▶ **PASSAGE**
________

An SABC spokesman defended the order….saying that quality footage had to be a “true reflection” of the man in front of
the camera.
The public broadcaster will no longer air any negative coverage of the president, according to local newspaper City Press, which quoted an SABC source saying Zuma “deserves a certain degree of respect as president of the country.” It’s the
latest in a series of troubling moves by South Africa’s main broadcaster, led by chief operating officer Hlaudi
Motsoeneng.
In line with this wave of censorship, top management at SABC imposed a ban on the state broadcaster screening any of the
violent images of recent anti-government protests in Pretoria. This decree proved to be a major P.R. disaster, and led
to resignations by the acting CEO and the suspension of several staff:
When the capital city was gripped by fiery demonstrations over the upcoming election and rights groups protested outside SABC offices against changes at the broadcaster itself,
SABC boss Hlaudi Motsoeneng did not budge. Journalists who questioned him were suspended, while others penned a public letter expressing fear that the SABC is turning back into the propaganda machine it was during apartheid from the 1970s to the
early 1990s.
In August, South Africa will be holding local body elections on August. These will provide a crucial grassroots test of
the waning appeal of the ruling African National Congress. Evidently, the ANC is well aware of the mounting public
backlash against its censorship of the SABC. There are even signs that the ANC could be willing to pull the plug on its
minions – including Motseoneng and his top crony in government, ANC Communications Minister Faith Muthambi.

________

▶ **RECORDS PROVIDED**
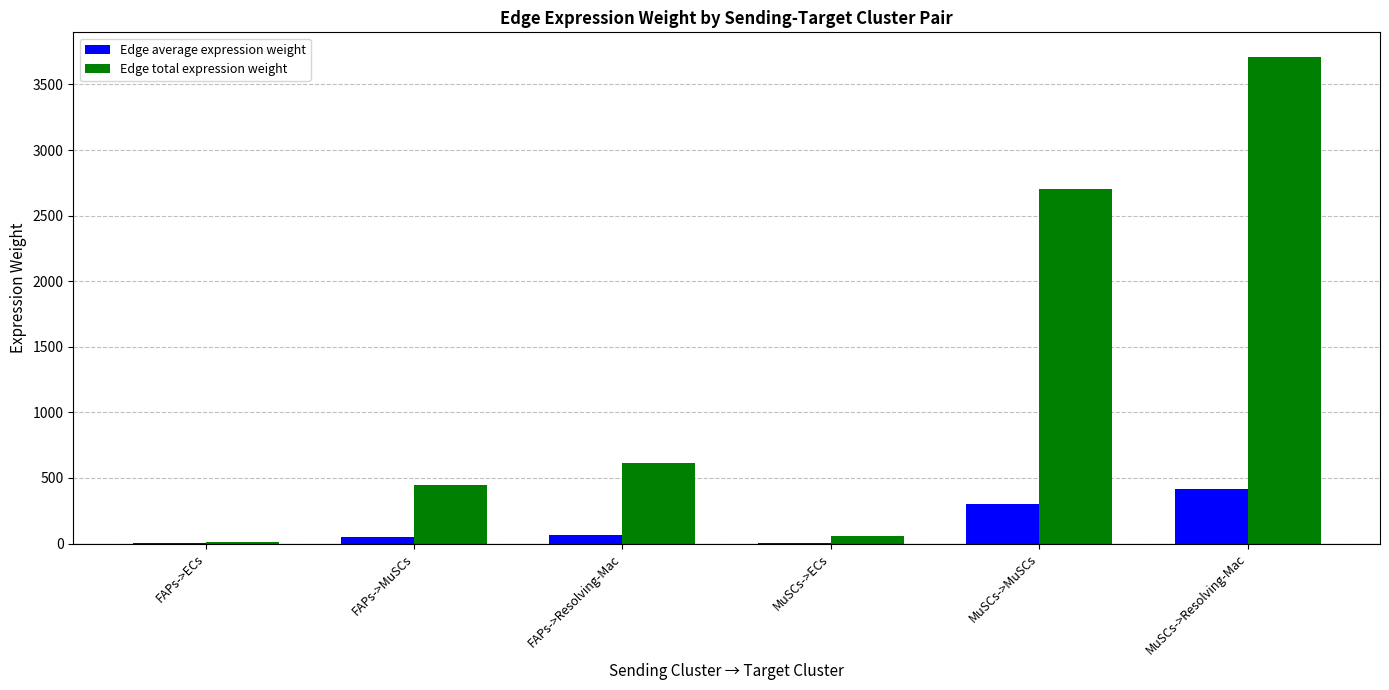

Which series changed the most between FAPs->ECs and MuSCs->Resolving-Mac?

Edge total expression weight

________

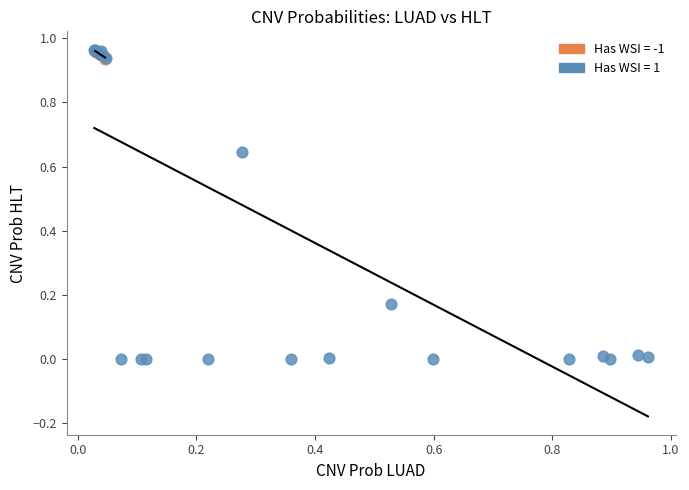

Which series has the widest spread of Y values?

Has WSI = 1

________

▶ **WORK TASK A**
Translate this sentence from the passage on the SABC into Spanish: "These will provide a crucial grassroots test of the waning appeal of the ruling African National Congress."
▶ **WORK TASK B**
Go on with the passage about censorship at the SABC, starting after its final sentence.

▶ **REPLY A**
Estas serán una prueba crucial a nivel de base del decreciente atractivo del gobernante Congreso Nacional Africano.

▶ **REPLY B**
For obvious reasons the ANC has a major credibility problem in posing as a champion of free speech. While enforcing
strict subservience at the SABC on one hand, it is also now lamenting the lack of free speech and the censorship
policies that this crackdown entails.
Just a week after acting CEO Jimi Matthews stepped down, citing what he described as a “corrosive atmosphere,” the
ruling African National Congress (ANC) blasted the broadcaster for censoring its coverage of violent protests in June,
with party chief whip Jackson Mthembu saying that “people of South Africa need to be shown these images.
It may be too late for such double talk:
In recent days, media and civil society leaders have organized demonstrations outside the SABC headquarters in
Johannesburg to protest the suspension of three staffers who openly questioned a decision not to cover last month’s
unrest in the capital, Pretoria. Despite gag orders against those journalists, a growing number of former employees are
speaking out about the decline of an institution that has been transformed since its days as a mouthpiece for the
apartheid government.
“We worked very hard in those years to make it a proper public broadcaster, [and] to see it going backwards like this is
heartbreaking,” former deputy CEO Govin Reddy told Eyewitness News.
For now, the ANC is still safe, electorally. Its rural base remains strong, but there are signs that urban unrest
against the failure of the ANC to significantly improve the lot of the urban poor is on the increase.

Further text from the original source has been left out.